**EXERCISE INSTRUCTIONS**
Every record gets copied exactly, and no picture goes with it.

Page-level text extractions
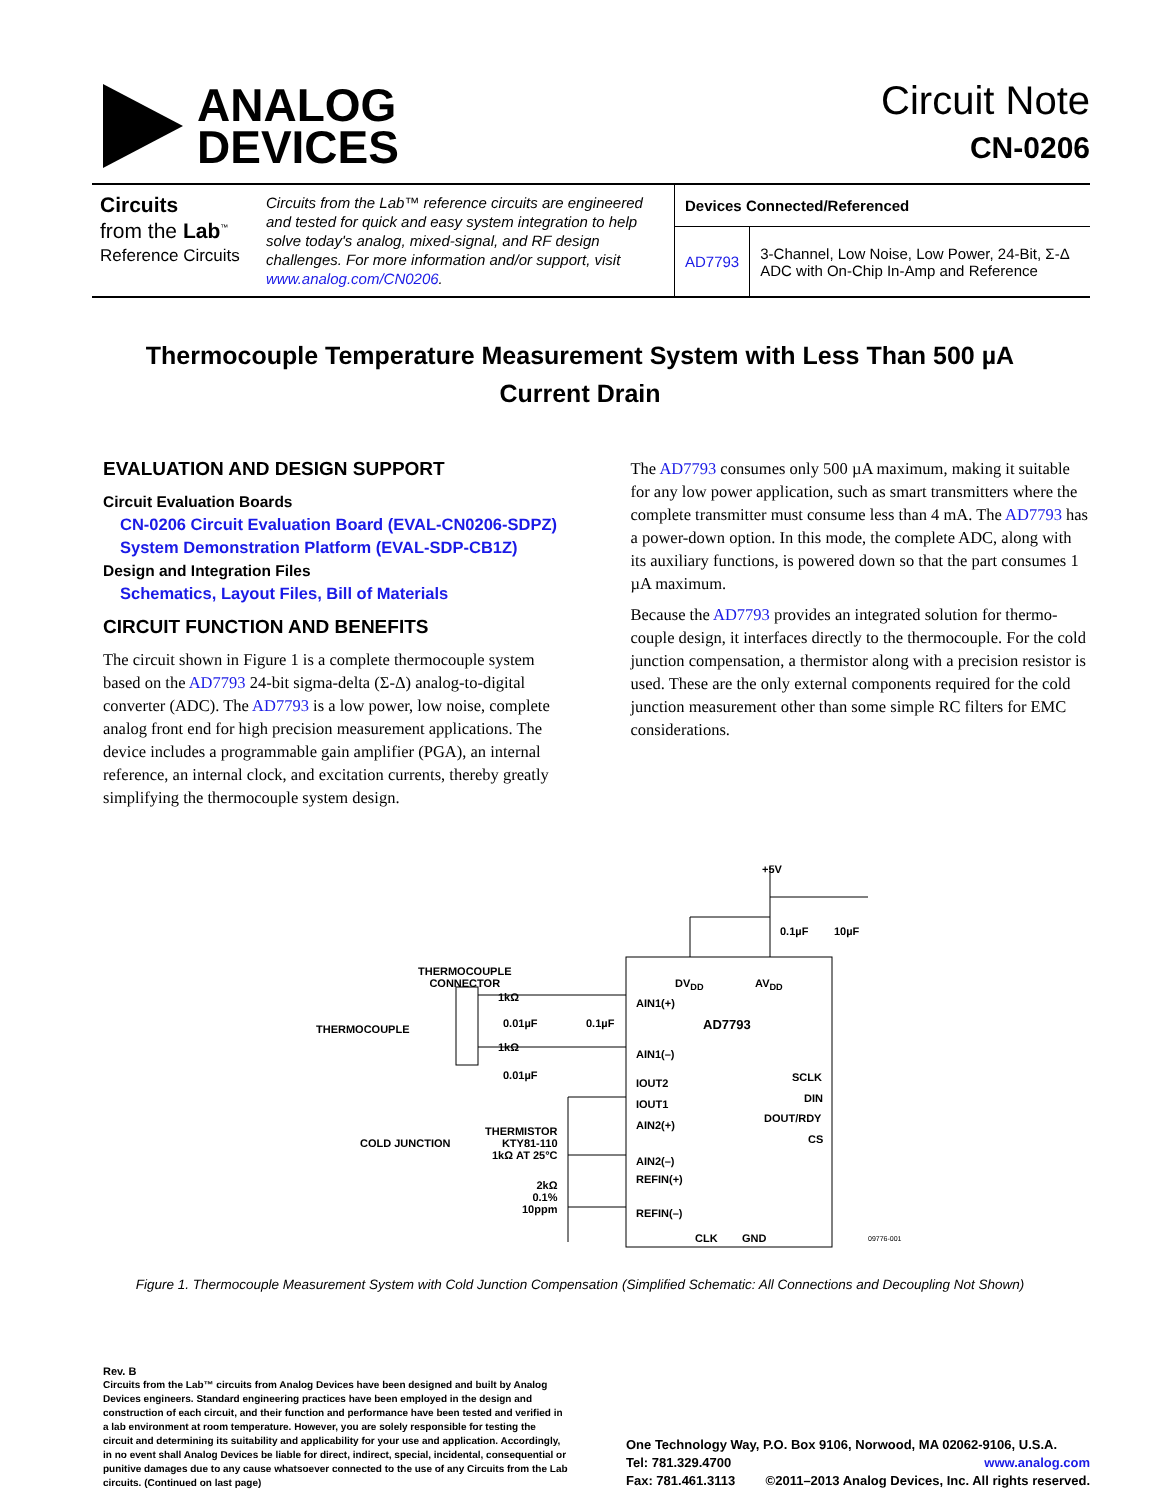ANALOG
DEVICES
Circuit Note
CN-0206
Circuits
from the Lab<sup>™</sup>
Reference Circuits
Circuits from the Lab™ reference circuits are engineered and tested for quick and easy system integration to help solve today's analog, mixed-signal, and RF design challenges. For more information and/or support, visit www.analog.com/CN0206.
| Devices Connected/Referenced | |
| --- | --- |
| AD7793 | 3-Channel, Low Noise, Low Power, 24-Bit, Σ-Δ ADC with On-Chip In-Amp and Reference |
Thermocouple Temperature Measurement System with Less Than 500 µA Current Drain
EVALUATION AND DESIGN SUPPORT
Circuit Evaluation Boards
CN-0206 Circuit Evaluation Board (EVAL-CN0206-SDPZ)
System Demonstration Platform (EVAL-SDP-CB1Z)
Design and Integration Files
Schematics, Layout Files, Bill of Materials
CIRCUIT FUNCTION AND BENEFITS
The circuit shown in Figure 1 is a complete thermocouple system based on the AD7793 24-bit sigma-delta (Σ-Δ) analog-to-digital converter (ADC). The AD7793 is a low power, low noise, complete analog front end for high precision measurement applications. The device includes a programmable gain amplifier (PGA), an internal reference, an internal clock, and excitation currents, thereby greatly simplifying the thermocouple system design.
The AD7793 consumes only 500 µA maximum, making it suitable for any low power application, such as smart transmitters where the complete transmitter must consume less than 4 mA. The AD7793 has a power-down option. In this mode, the complete ADC, along with its auxiliary functions, is powered down so that the part consumes 1 µA maximum.
Because the AD7793 provides an integrated solution for thermo-couple design, it interfaces directly to the thermocouple. For the cold junction compensation, a thermistor along with a precision resistor is used. These are the only external components required for the cold junction measurement other than some simple RC filters for EMC considerations.
+5V
0.1µF 10µF
THERMOCOUPLE
CONNECTOR
DV<sub>DD</sub> AV<sub>DD</sub>
1kΩ AIN1(+)
AD7793
THERMOCOUPLE 0.01µF 0.1µF
1kΩ
AIN1(–)
0.01µF
IOUT2 SCLK
IOUT1 DIN
AIN2(+)
DOUT/RDY
THERMISTOR
KTY81-110
1kΩ AT 25°C
CS
COLD JUNCTION
AIN2(–)
REFIN(+)
2kΩ
0.1%
10ppm
REFIN(–)
CLK GND 09776-001
Figure 1. Thermocouple Measurement System with Cold Junction Compensation (Simplified Schematic: All Connections and Decoupling Not Shown)
Rev. B
Circuits from the Lab™ circuits from Analog Devices have been designed and built by Analog Devices engineers. Standard engineering practices have been employed in the design and construction of each circuit, and their function and performance have been tested and verified in a lab environment at room temperature. However, you are solely responsible for testing the circuit and determining its suitability and applicability for your use and application. Accordingly, in no event shall Analog Devices be liable for direct, indirect, special, incidental, consequential or punitive damages due to any cause whatsoever connected to the use of any Circuits from the Lab circuits. (Continued on last page)
One Technology Way, P.O. Box 9106, Norwood, MA 02062-9106, U.S.A.
Tel: 781.329.4700 www.analog.com
Fax: 781.461.3113 ©2011–2013 Analog Devices, Inc. All rights reserved.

**SOLUTION FOR THIS EXERCISE**
ANALOG
DEVICES
Circuit Note
CN-0206
Circuits
from the Lab<sup>™</sup>
Reference Circuits
Circuits from the Lab™ reference circuits are engineered and tested for quick and easy system integration to help solve today's analog, mixed-signal, and RF design challenges. For more information and/or support, visit www.analog.com/CN0206.
| Devices Connected/Referenced | |
| --- | --- |
| AD7793 | 3-Channel, Low Noise, Low Power, 24-Bit, Σ-Δ ADC with On-Chip In-Amp and Reference |
Thermocouple Temperature Measurement System with Less Than 500 µA Current Drain
EVALUATION AND DESIGN SUPPORT
Circuit Evaluation Boards
CN-0206 Circuit Evaluation Board (EVAL-CN0206-SDPZ)
System Demonstration Platform (EVAL-SDP-CB1Z)
Design and Integration Files
Schematics, Layout Files, Bill of Materials
CIRCUIT FUNCTION AND BENEFITS
The circuit shown in Figure 1 is a complete thermocouple system based on the AD7793 24-bit sigma-delta (Σ-Δ) analog-to-digital converter (ADC). The AD7793 is a low power, low noise, complete analog front end for high precision measurement applications. The device includes a programmable gain amplifier (PGA), an internal reference, an internal clock, and excitation currents, thereby greatly simplifying the thermocouple system design.
The AD7793 consumes only 500 µA maximum, making it suitable for any low power application, such as smart transmitters where the complete transmitter must consume less than 4 mA. The AD7793 has a power-down option. In this mode, the complete ADC, along with its auxiliary functions, is powered down so that the part consumes 1 µA maximum.
Because the AD7793 provides an integrated solution for thermo-couple design, it interfaces directly to the thermocouple. For the cold junction compensation, a thermistor along with a precision resistor is used. These are the only external components required for the cold junction measurement other than some simple RC filters for EMC considerations.
+5V
0.1µF 10µF
THERMOCOUPLE
CONNECTOR
DV<sub>DD</sub> AV<sub>DD</sub>
1kΩ AIN1(+)
AD7793
THERMOCOUPLE 0.01µF 0.1µF
1kΩ
AIN1(–)
0.01µF
IOUT2 SCLK
IOUT1 DIN
AIN2(+)
DOUT/RDY
THERMISTOR
KTY81-110
1kΩ AT 25°C
CS
COLD JUNCTION
AIN2(–)
REFIN(+)
2kΩ
0.1%
10ppm
REFIN(–)
CLK GND 09776-001
Figure 1. Thermocouple Measurement System with Cold Junction Compensation (Simplified Schematic: All Connections and Decoupling Not Shown)
Rev. B
Circuits from the Lab™ circuits from Analog Devices have been designed and built by Analog Devices engineers. Standard engineering practices have been employed in the design and construction of each circuit, and their function and performance have been tested and verified in a lab environment at room temperature. However, you are solely responsible for testing the circuit and determining its suitability and applicability for your use and application. Accordingly, in no event shall Analog Devices be liable for direct, indirect, special, incidental, consequential or punitive damages due to any cause whatsoever connected to the use of any Circuits from the Lab circuits. (Continued on last page)
One Technology Way, P.O. Box 9106, Norwood, MA 02062-9106, U.S.A.
Tel: 781.329.4700 www.analog.com
Fax: 781.461.3113 ©2011–2013 Analog Devices, Inc. All rights reserved.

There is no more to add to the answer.